**Task to carry out:** Give every entry again, word for word.

Rows from a segmentation dataset:
========================================

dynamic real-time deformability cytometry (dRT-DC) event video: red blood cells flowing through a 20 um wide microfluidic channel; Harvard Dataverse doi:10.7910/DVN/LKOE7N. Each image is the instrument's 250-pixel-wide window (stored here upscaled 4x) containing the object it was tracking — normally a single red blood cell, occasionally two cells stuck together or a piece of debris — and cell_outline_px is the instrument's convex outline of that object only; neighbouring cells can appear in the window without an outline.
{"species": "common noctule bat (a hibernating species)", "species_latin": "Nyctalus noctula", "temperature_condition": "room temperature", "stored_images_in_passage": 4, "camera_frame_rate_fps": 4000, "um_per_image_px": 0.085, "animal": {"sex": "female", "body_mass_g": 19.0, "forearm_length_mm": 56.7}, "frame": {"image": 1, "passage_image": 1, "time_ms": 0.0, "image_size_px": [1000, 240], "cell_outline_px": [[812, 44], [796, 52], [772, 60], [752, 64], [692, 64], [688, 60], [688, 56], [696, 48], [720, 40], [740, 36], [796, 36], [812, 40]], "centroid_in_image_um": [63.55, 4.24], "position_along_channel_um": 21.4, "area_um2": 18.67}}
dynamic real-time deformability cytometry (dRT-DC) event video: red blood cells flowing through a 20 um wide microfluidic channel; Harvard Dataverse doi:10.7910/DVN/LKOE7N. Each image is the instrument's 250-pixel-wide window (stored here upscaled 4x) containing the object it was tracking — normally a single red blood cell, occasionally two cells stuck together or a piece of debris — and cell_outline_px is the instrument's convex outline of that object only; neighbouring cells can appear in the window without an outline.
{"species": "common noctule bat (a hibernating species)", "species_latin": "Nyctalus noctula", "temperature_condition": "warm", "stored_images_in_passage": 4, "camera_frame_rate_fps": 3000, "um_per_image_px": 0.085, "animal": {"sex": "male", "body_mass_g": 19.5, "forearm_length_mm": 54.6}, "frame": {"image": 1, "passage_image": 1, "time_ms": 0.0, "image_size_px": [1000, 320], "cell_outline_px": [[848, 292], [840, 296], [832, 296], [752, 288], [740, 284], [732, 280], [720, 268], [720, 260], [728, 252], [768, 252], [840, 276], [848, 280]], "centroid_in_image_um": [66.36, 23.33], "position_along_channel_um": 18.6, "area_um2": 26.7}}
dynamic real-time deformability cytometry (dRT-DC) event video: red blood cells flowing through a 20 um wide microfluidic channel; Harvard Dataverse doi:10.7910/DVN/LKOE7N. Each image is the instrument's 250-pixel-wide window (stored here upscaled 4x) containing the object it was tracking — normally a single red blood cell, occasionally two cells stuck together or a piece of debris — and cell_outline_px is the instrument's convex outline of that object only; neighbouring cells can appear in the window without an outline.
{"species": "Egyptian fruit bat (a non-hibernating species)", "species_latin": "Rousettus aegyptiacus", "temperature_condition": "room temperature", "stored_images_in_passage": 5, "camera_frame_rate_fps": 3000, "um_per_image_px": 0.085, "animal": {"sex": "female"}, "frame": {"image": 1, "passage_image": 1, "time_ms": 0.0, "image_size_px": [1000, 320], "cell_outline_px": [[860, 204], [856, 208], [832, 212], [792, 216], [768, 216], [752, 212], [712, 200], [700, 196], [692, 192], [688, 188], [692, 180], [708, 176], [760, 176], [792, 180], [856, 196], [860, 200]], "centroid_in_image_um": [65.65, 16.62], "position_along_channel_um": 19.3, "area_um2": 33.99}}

========================================

**Worked solution:**
dynamic real-time deformability cytometry (dRT-DC) event video: red blood cells flowing through a 20 um wide microfluidic channel; Harvard Dataverse doi:10.7910/DVN/LKOE7N. Each image is the instrument's 250-pixel-wide window (stored here upscaled 4x) containing the object it was tracking — normally a single red blood cell, occasionally two cells stuck together or a piece of debris — and cell_outline_px is the instrument's convex outline of that object only; neighbouring cells can appear in the window without an outline.
{"species": "common noctule bat (a hibernating species)", "species_latin": "Nyctalus noctula", "temperature_condition": "room temperature", "stored_images_in_passage": 4, "camera_frame_rate_fps": 4000, "um_per_image_px": 0.085, "animal": {"sex": "female", "body_mass_g": 19.0, "forearm_length_mm": 56.7}, "frame": {"image": 1, "passage_image": 1, "time_ms": 0.0, "image_size_px": [1000, 240], "cell_outline_px": [[812, 44], [796, 52], [772, 60], [752, 64], [692, 64], [688, 60], [688, 56], [696, 48], [720, 40], [740, 36], [796, 36], [812, 40]], "centroid_in_image_um": [63.55, 4.24], "position_along_channel_um": 21.4, "area_um2": 18.67}}
dynamic real-time deformability cytometry (dRT-DC) event video: red blood cells flowing through a 20 um wide microfluidic channel; Harvard Dataverse doi:10.7910/DVN/LKOE7N. Each image is the instrument's 250-pixel-wide window (stored here upscaled 4x) containing the object it was tracking — normally a single red blood cell, occasionally two cells stuck together or a piece of debris — and cell_outline_px is the instrument's convex outline of that object only; neighbouring cells can appear in the window without an outline.
{"species": "common noctule bat (a hibernating species)", "species_latin": "Nyctalus noctula", "temperature_condition": "warm", "stored_images_in_passage": 4, "camera_frame_rate_fps": 3000, "um_per_image_px": 0.085, "animal": {"sex": "male", "body_mass_g": 19.5, "forearm_length_mm": 54.6}, "frame": {"image": 1, "passage_image": 1, "time_ms": 0.0, "image_size_px": [1000, 320], "cell_outline_px": [[848, 292], [840, 296], [832, 296], [752, 288], [740, 284], [732, 280], [720, 268], [720, 260], [728, 252], [768, 252], [840, 276], [848, 280]], "centroid_in_image_um": [66.36, 23.33], "position_along_channel_um": 18.6, "area_um2": 26.7}}
dynamic real-time deformability cytometry (dRT-DC) event video: red blood cells flowing through a 20 um wide microfluidic channel; Harvard Dataverse doi:10.7910/DVN/LKOE7N. Each image is the instrument's 250-pixel-wide window (stored here upscaled 4x) containing the object it was tracking — normally a single red blood cell, occasionally two cells stuck together or a piece of debris — and cell_outline_px is the instrument's convex outline of that object only; neighbouring cells can appear in the window without an outline.
{"species": "Egyptian fruit bat (a non-hibernating species)", "species_latin": "Rousettus aegyptiacus", "temperature_condition": "room temperature", "stored_images_in_passage": 5, "camera_frame_rate_fps": 3000, "um_per_image_px": 0.085, "animal": {"sex": "female"}, "frame": {"image": 1, "passage_image": 1, "time_ms": 0.0, "image_size_px": [1000, 320], "cell_outline_px": [[860, 204], [856, 208], [832, 212], [792, 216], [768, 216], [752, 212], [712, 200], [700, 196], [692, 192], [688, 188], [692, 180], [708, 176], [760, 176], [792, 180], [856, 196], [860, 200]], "centroid_in_image_um": [65.65, 16.62], "position_along_channel_um": 19.3, "area_um2": 33.99}}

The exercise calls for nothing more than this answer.